--- START ---

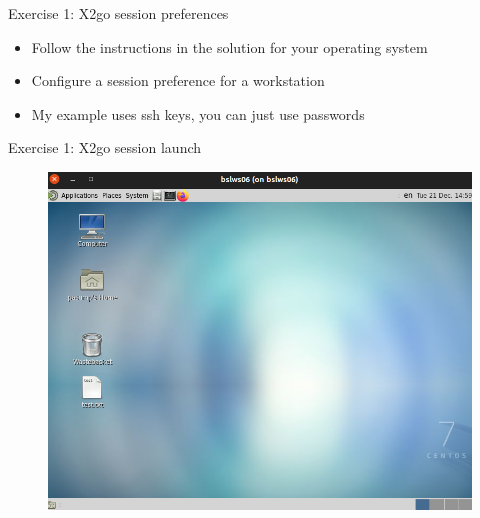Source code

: \documentclass[handout]{beamer} %
\begin{document}
{\begin{frame}{Exercise 1: X2go session preferences }
\begin{minipage}{0.5\textwidth}
\begin{figure}[H]
\end{figure}
\end{minipage} \hfill
\begin{minipage}{0.35\textwidth}
\begin{itemize}
\item Follow the instructions in the solution for your operating system
\item Configure a session preference for a workstation
\item My example uses ssh keys, you can just use passwords
\end{itemize}
\end{minipage}
\end{frame}
}

{
%
\begin{frame}{Exercise 1: X2go session launch }
\begin{minipage}{0.5\textwidth}
\begin{figure}[H]
\includegraphics[scale=0.25]{x2go-bslws06-mate}

\end{figure}
\end{minipage}
\end{frame}}
\end{document}

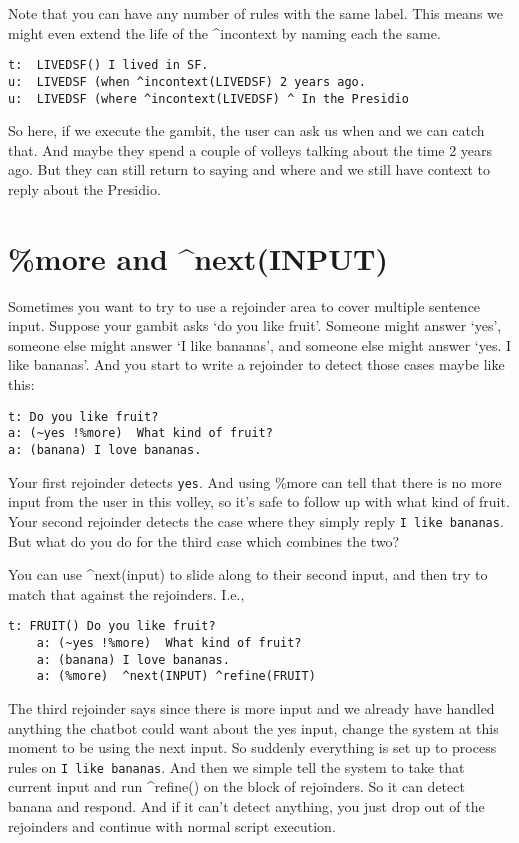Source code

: \documentclass[]{article}
\begin{document}
Note that you can have any number of rules with the same label. This
means we might even extend the life of the \^{}incontext by naming each
the same.

\begin{verbatim}
t:  LIVEDSF() I lived in SF.
u:  LIVEDSF (when ^incontext(LIVEDSF) 2 years ago.
u:  LIVEDSF (where ^incontext(LIVEDSF) ^ In the Presidio 
\end{verbatim}

So here, if we execute the gambit, the user can ask us when and we can
catch that. And maybe they spend a couple of volleys talking about the
time 2 years ago. But they can still return to saying and where and we
still have context to reply about the Presidio.

\section{\%more and \^{}next(INPUT)}\label{more-and-nextinput}

Sometimes you want to try to use a rejoinder area to cover multiple
sentence input. Suppose your gambit asks `do you like fruit'. Someone
might answer `yes', someone else might answer `I like bananas', and
someone else might answer `yes. I like bananas'. And you start to write
a rejoinder to detect those cases maybe like this:

\begin{verbatim}
t: Do you like fruit?
a: (~yes !%more)  What kind of fruit?
a: (banana) I love bananas.
\end{verbatim}

Your first rejoinder detects \texttt{yes}. And using \%more can tell
that there is no more input from the user in this volley, so it's safe
to follow up with what kind of fruit. Your second rejoinder detects the
case where they simply reply \texttt{I\ like\ bananas}. But what do you
do for the third case which combines the two?

You can use \^{}next(input) to slide along to their second input, and
then try to match that against the rejoinders. I.e.,

\begin{verbatim}
t: FRUIT() Do you like fruit?
    a: (~yes !%more)  What kind of fruit?
    a: (banana) I love bananas.
    a: (%more)  ^next(INPUT) ^refine(FRUIT)
\end{verbatim}

The third rejoinder says since there is more input and we already have
handled anything the chatbot could want about the yes input, change the
system at this moment to be using the next input. So suddenly everything
is set up to process rules on \texttt{I\ like\ bananas}. And then we
simple tell the system to take that current input and run \^{}refine()
on the block of rejoinders. So it can detect banana and respond. And if
it can't detect anything, you just drop out of the rejoinders and
continue with normal script execution.
\end{document}
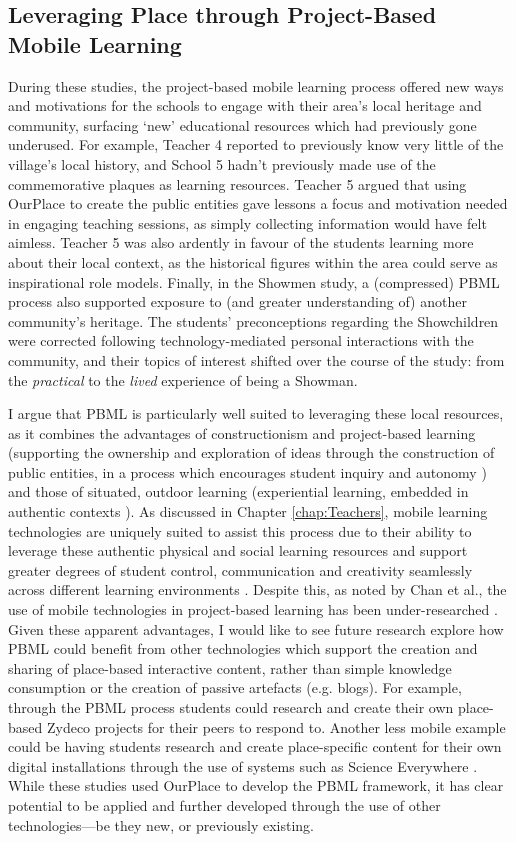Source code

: \subsection{Leveraging Place through Project-Based Mobile Learning}
During these studies, the project-based mobile learning process offered new ways and motivations for the schools to engage with their area's local heritage and community, surfacing `new' educational resources which had previously gone underused. For example, Teacher 4 reported to previously know very little of the village's local history, and School 5 hadn't previously made use of the commemorative plaques as learning resources. Teacher 5 argued that using OurPlace to create the public entities gave lessons a focus and motivation needed in engaging teaching sessions, as simply collecting information would have felt aimless. Teacher 5 was also ardently in favour of the students learning more about their local context, as the historical figures within the area could serve as inspirational role models. Finally, in the Showmen study, a (compressed) PBML process also supported exposure to (and greater understanding of) another community's heritage. The students' preconceptions regarding the Showchildren were corrected following technology-mediated personal interactions with the community, and their topics of interest shifted over the course of the study: from the \textit{practical} to the \textit{lived} experience of being a Showman.

I argue that PBML is particularly well suited to leveraging these local resources, as it combines the advantages of constructionism and project-based learning (supporting the ownership and exploration of ideas through the construction of public entities, in a process which encourages student inquiry and autonomy \citep{Noss2017, Larmer2015}) and those of situated, outdoor learning (experiential learning, embedded in authentic contexts \citep{Lave1991}). As discussed in Chapter \ref{chap:Teachers}, mobile learning technologies are uniquely suited to assist this process due to their ability to leverage these authentic physical and social learning resources and support greater degrees of student control, communication and creativity seamlessly across different learning environments \citep{Sharples2007}. Despite this, as noted by Chan et al., the use of mobile technologies in project-based learning has been under-researched \citep{Chan2015}. Given these apparent advantages, I would like to see future research explore how PBML could benefit from other technologies which support the creation and sharing of place-based interactive content, rather than simple knowledge consumption or the creation of passive artefacts (e.g. blogs). For example, through the PBML process students could research and create their own place-based  Zydeco \citep{cahill2010} projects for their peers to respond to. Another less mobile example could be having students research and create place-specific content for their own digital installations through the use of systems such as Science Everywhere \citep{ahn2018}. While these studies used OurPlace to develop the PBML framework, it has clear potential to be applied and further developed through the use of other technologies---be they new, or previously existing.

--- END ---

Print exactly the lines above that run from the one with "handled anything the" to the one with "Place through Project-Based", both included. No pictures.

handled anything the chatbot could want about the yes input, change the
system at this moment to be using the next input. So suddenly everything
is set up to process rules on \texttt{I\ like\ bananas}. And then we
simple tell the system to take that current input and run \^{}refine()
on the block of rejoinders. So it can detect banana and respond. And if
it can't detect anything, you just drop out of the rejoinders and
continue with normal script execution.
\end{document}
Source code

: \subsection{Leveraging Place through Project-Based Mobile Learning}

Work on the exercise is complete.